_QUOTED PASSAGE:_
-----

In response to a Playboy magazine query, as to whether his record rested on his appeal to adolescents, Wayne said: “Let’s say I hope that I appeal to the more carefree times in a person’s life rather than to his reasoning adulthood.”

He also stated that he would like “to be an image that reminds someone of joy rather than of the problems o the world.” And to another query by Playboy, “Luckily, so far, it seems they kind of consider me an older friend, somebody believable and down-to-earth.”

Wayne attributed his popularity among youngsters to having “played many parts in which I’ve rebelled against something in society.” “I was never much of a joiner,” he elaborated, “Kids do join things, but they also like to consider themselves individuals capable of thinking for themselves. So do I.”

Two and Three-Generation Plots

Wayne’s movies had two or three generational plots.  There were always children in them, and his relationship to the younger generation was central to his screen image, which also accounted for his popularity among adolescents.

Furthermore, in his last films there was an explicit attempt to cater to youngsters, as True Grit, Big Jake, and of course The Cowboys attested. This commercial consideration had to do with the fact that American moviegoers were getting younger and younger; the most frequent moviegoers were well under twenty-one.

Jewish Cowboy and Black Cook

To appeal to the largest potential audiences, The Cowboys also had among its characters a Jewish cowboy and a black cook. But the attempt to appeal to young audiences went beyond commercial considerations. Wayne was influenced by the Western star, Tom Mix, who attempted to make pictures for the entire family, so that parents could go with their children to see them. This movie philosophy was adopted by Wayne, whose idea of a good picture was one which was designed for the entertainment of all members of the family.

Furthermore, because his movies were not very complicated or complex, they provided fantasy materials for adults too. Critic Kistler observed in his obituary of Wayne that his films appealed to “every man who wanted to be John Wayne when he was six and the world was a simpler place, with only good guys and bad guys, and when quick and uncompromising justice was dispensed by the Big Man.” As for mature audiences, Kistler believed that Wayne appealed to “every man who, as an adult in a complicated, computerized world, has secretly yearned–if just once–to sit tall in the saddle atop a prancing, foam-flicked mount at the far side of a wide, fairytale expanse of Western meadow to finally confront, outnumbered and alone, the men of evil.”

Among other factors that set Wayne apart from other stars, and helped make him a cultural folk hero, was the impact of his movies on the consciousness of his audiences.  In his novel, The Moviegoer, Walker Percy observes that “Other people treasure memorable moments in their lives: the time one climbed the Parthenon at sunrise, the summer night one met a lonely lady in Central Park,” but what he remembered was “the time John Wayne killed three men with a carbine, as he was falling to the duststreet in Stagecoach.” What better proof of Wayne’s imprint on Percy’s subjective imagination than this. And because of the extraordinary dimensions of his stardom, Wayne may have fulfilled the same fantasy for thousands of youngetrs, thus contributing to the formation of a colletcive consciousness.

-----

_INFORMATION PROVIDED:_

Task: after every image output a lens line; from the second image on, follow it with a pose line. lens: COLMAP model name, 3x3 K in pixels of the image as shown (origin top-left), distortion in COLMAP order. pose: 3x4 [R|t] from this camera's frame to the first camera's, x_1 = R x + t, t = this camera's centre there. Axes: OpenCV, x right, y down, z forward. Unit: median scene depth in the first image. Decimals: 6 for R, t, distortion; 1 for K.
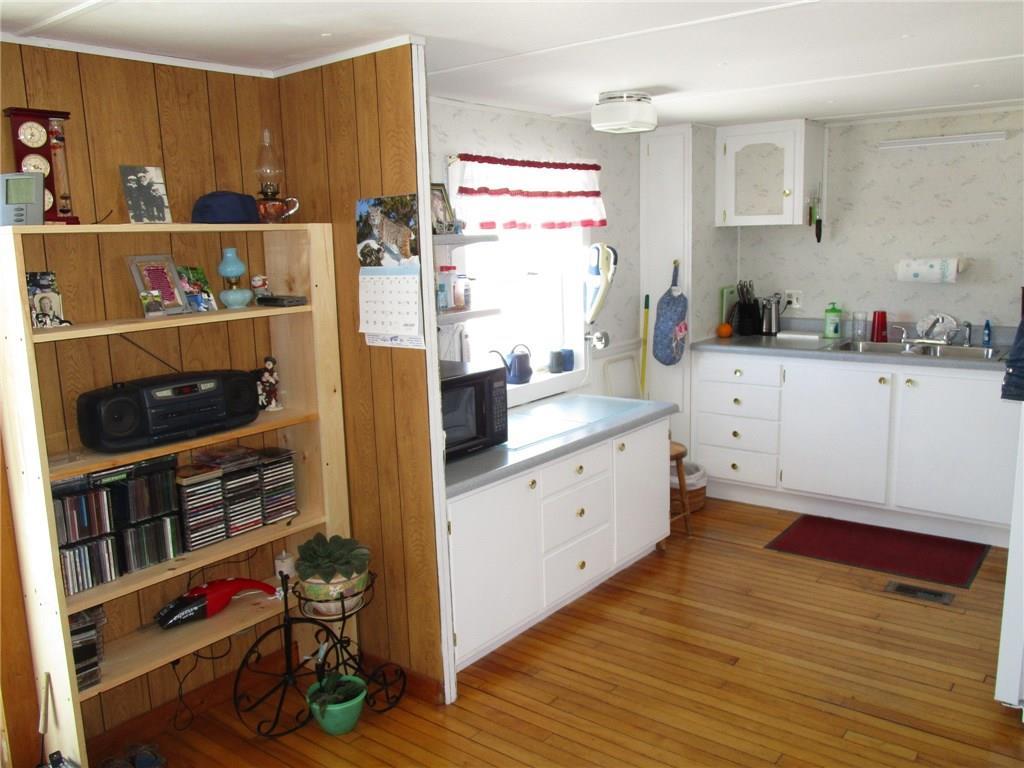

-----

_EXPLORE THE MATERIAL:_
(a) According to the passage on John Wayne's appeal, why did his last films make an explicit attempt to cater to youngsters?
(b) Reproduce the stretch of the passage on John Wayne's appeal from "He also stated" through "popularity among adolescents.", swapping "down-to-earth" for "unpretentious".

_SOLVED TASKS:_
(a) It was a commercial consideration: American moviegoers were getting younger and younger, and the most frequent moviegoers were well under twenty-one.

(b)
He also stated that he would like “to be an image that reminds someone of joy rather than of the problems o the world.” And to another query by Playboy, “Luckily, so far, it seems they kind of consider me an older friend, somebody believable and unpretentious.”

Wayne attributed his popularity among youngsters to having “played many parts in which I’ve rebelled against something in society.” “I was never much of a joiner,” he elaborated, “Kids do join things, but they also like to consider themselves individuals capable of thinking for themselves. So do I.”

Two and Three-Generation Plots

Wayne’s movies had two or three generational plots.  There were always children in them, and his relationship to the younger generation was central to his screen image, which also accounted for his popularity among adolescents.